Gap junctions (GJs) are dynamic structures composed of hexamers of connexins (Cxs), a class of transmembrane proteins enabling channel-mediated direct intercellular communication through cell-cell diffusion of ions and small metabolites. In defined conditions, Cxs also work as hemichannels allowing exchanges between the cytoplasm and the extracellular medium. The most common GJ channel is formed by connexin 43 (Cx43) and plays an important role in physiological and pathological processes in excitable tissues, such as heart and brain. Hence, Cx43 has been largely envisioned as a new therapeutic target in cancer, neurological and psychiatric indications, or cardiovascular diseases. Identifying new pharmacological inhibitors of Cx43 GJs with different mechanisms of action and from diverse chemical classes is thus highly challenging. We present here a high-content screening method, based on the evaluation of fluorescent dye transfer rates between adjacent cells to monitor the function of GJs in U251 glioblastoma cells expressing high levels of Cx43. This assay was validated using well-described pharmacological GJ inhibitors such as mefloquine. The method was adapted to screen a library of 1,280 Food and Drug Administration- and European Medicines Agency-approved drugs that led to the selection of both known and new inhibitors of GJ channel function. We further focused on a specific class of microtubule-targeting agents, confirming that a proper tubulin network is required for functional Cx43 GJ channels.

中文翻译：

---

高内涵筛选确定了连接蛋白43间隙连接的新抑制剂。

间隙连接（GJs）是由连接蛋白（Cxs）的六聚体组成的动态结构，连接蛋白是一类跨膜蛋白，可通过离子和小代谢物的细胞间扩散，实现通道介导的直接细胞间通讯。在确定的条件下，Cxs还可以作为半通道，允许细胞质与细胞外培养基之间进行交换。最常见的GJ通道是由连接蛋白43（Cx43）形成的，在兴奋性组织（如心脏和大脑）的生理和病理过程中起着重要作用。因此，在癌症，神经和精神病适应症或心血管疾病中，Cx43被广泛设想为新的治疗靶标。因此，鉴定具有不同作用机理和来自不同化学类别的Cx43 GJs的新药理学抑制剂具有很高的挑战性。我们在此提出了一种高含量的筛选方法，该方法基于对相邻细胞之间荧光染料转移速率的评估，以监控表达高水平Cx43的U251胶质母细胞瘤细胞中GJ的功能。使用充分描述的药理GJ抑制剂（如甲氟喹）验证了该测定法。该方法适用于筛选包含1,280种食品和药物管理局以及欧洲药品管理局批准的药物的文库，从而可以选择已知和新的GJ通道功能抑制剂。我们进一步专注于特定类别的微管靶向剂，确认功能性Cx43 GJ通道需要适当的微管蛋白网络。基于对相邻细胞之间荧光染料转移速率的评估，以监测表达高水平Cx43的U251胶质母细胞瘤细胞中GJ的功能。使用充分描述的药理GJ抑制剂（如甲氟喹）验证了该测定法。该方法适用于筛选1,280种由美国食品药品监督管理局和欧洲药品管理局批准的药物的文库，从而可以选择已知和新的GJ通道功能抑制剂。
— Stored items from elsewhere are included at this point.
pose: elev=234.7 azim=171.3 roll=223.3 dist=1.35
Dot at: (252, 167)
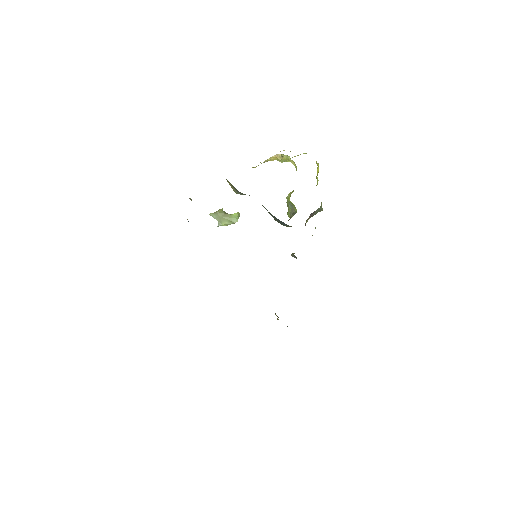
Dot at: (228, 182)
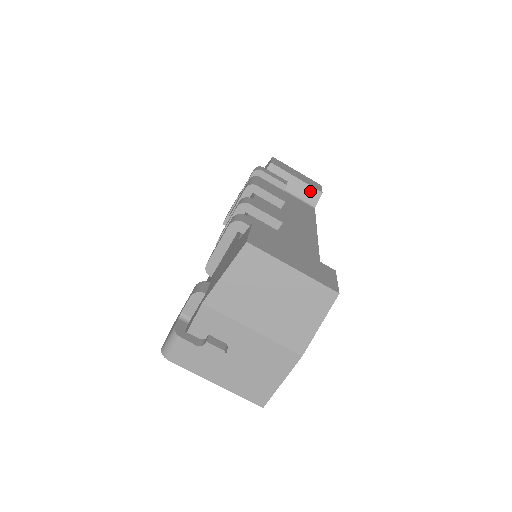
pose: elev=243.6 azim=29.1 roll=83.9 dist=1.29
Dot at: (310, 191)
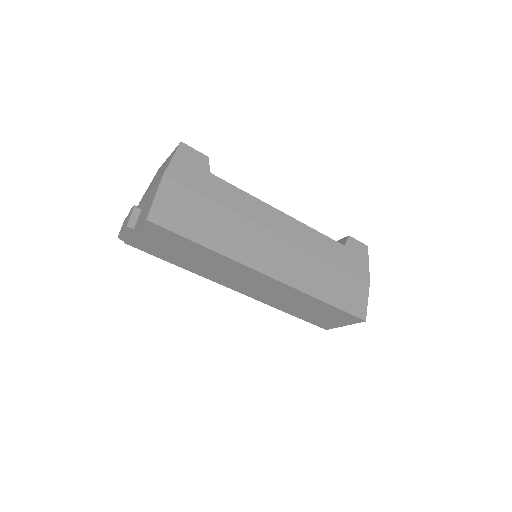
Dot at: (340, 242)
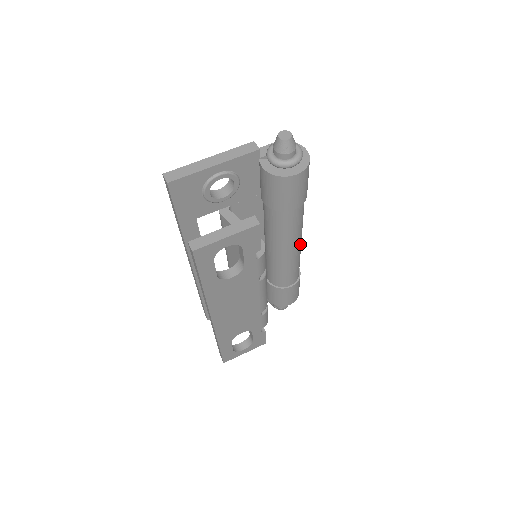
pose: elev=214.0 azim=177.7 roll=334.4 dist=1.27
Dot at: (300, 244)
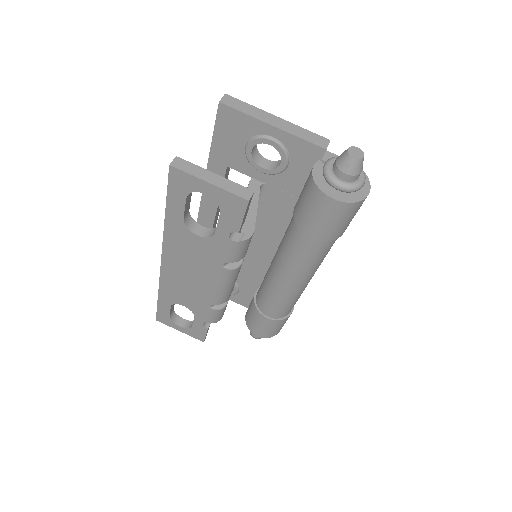
Dot at: (302, 284)
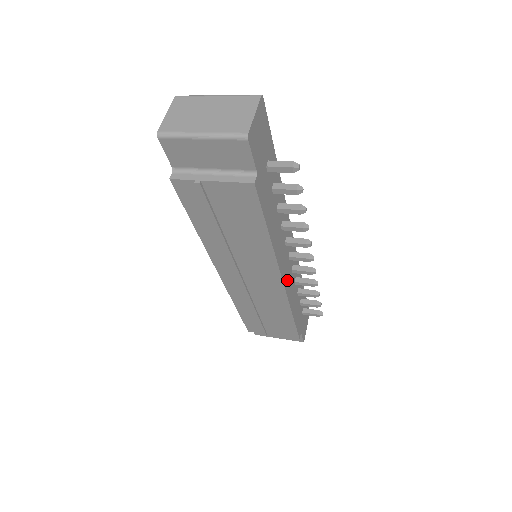
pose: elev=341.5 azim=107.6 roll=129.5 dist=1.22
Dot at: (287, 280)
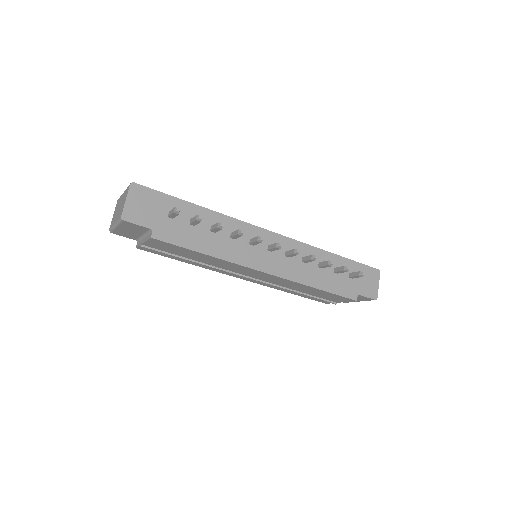
Dot at: (277, 267)
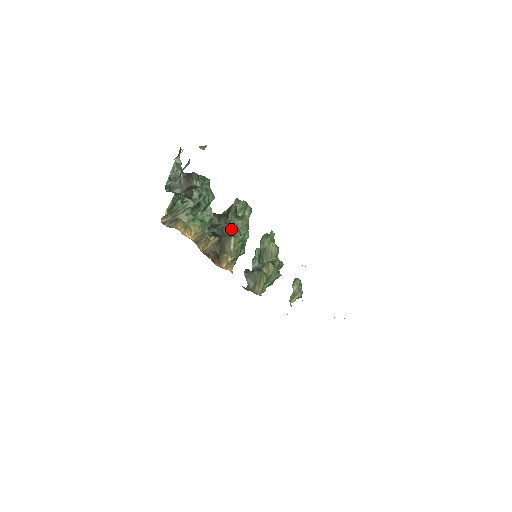
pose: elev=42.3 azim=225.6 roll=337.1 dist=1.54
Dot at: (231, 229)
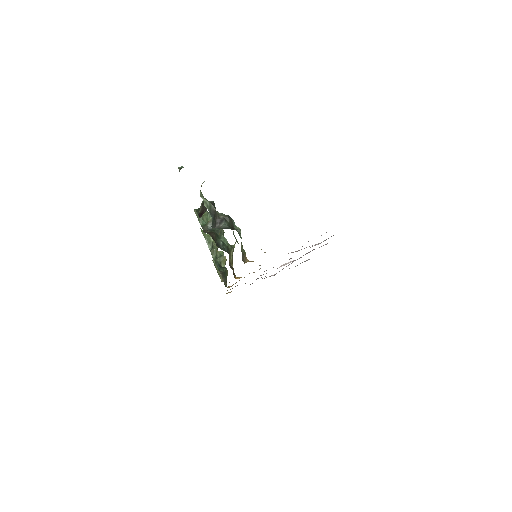
Dot at: (227, 241)
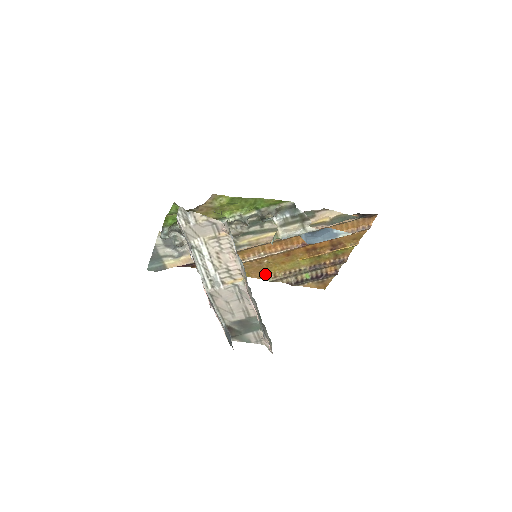
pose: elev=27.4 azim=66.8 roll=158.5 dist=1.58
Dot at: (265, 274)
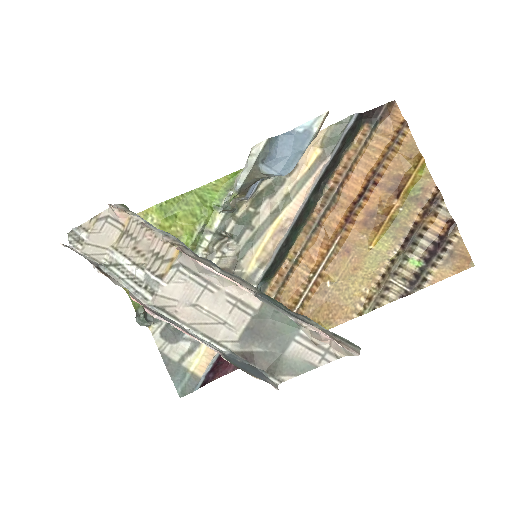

我们进一步专注于特定类别的微管靶向剂，确认功能性Cx43 GJ通道需要适当的微管蛋白网络。基于对相邻细胞之间荧光染料转移速率的评估，以监测表达高水平Cx43的U251胶质母细胞瘤细胞中GJ的功能。使用充分描述的药理GJ抑制剂（如甲氟喹）验证了该测定法。该方法适用于筛选1,280种由美国食品药品监督管理局和欧洲药品管理局批准的药物的文库，从而可以选择已知和新的GJ通道功能抑制剂。我们进一步专注于特定类别的微管靶向剂，确认功能性Cx43 GJ通道需要适当的微管蛋白网络。280食品和药物管理局（Food and Drug Administration）和欧洲药品管理局（European Medicines Agency）批准的药物导致选择了已知和新的GJ通道功能抑制剂。我们进一步专注于特定类别的微管靶向剂，确认功能性Cx43 GJ通道需要适当的微管蛋白网络。280食品和药物管理局（Food and Drug Administration）和欧洲药品管理局（European Medicines Agency）批准的药物导致选择了已知和新型GJ通道功能抑制剂。我们进一步专注于特定类别的微管靶向剂，确认功能性Cx43 GJ通道需要适当的微管蛋白网络。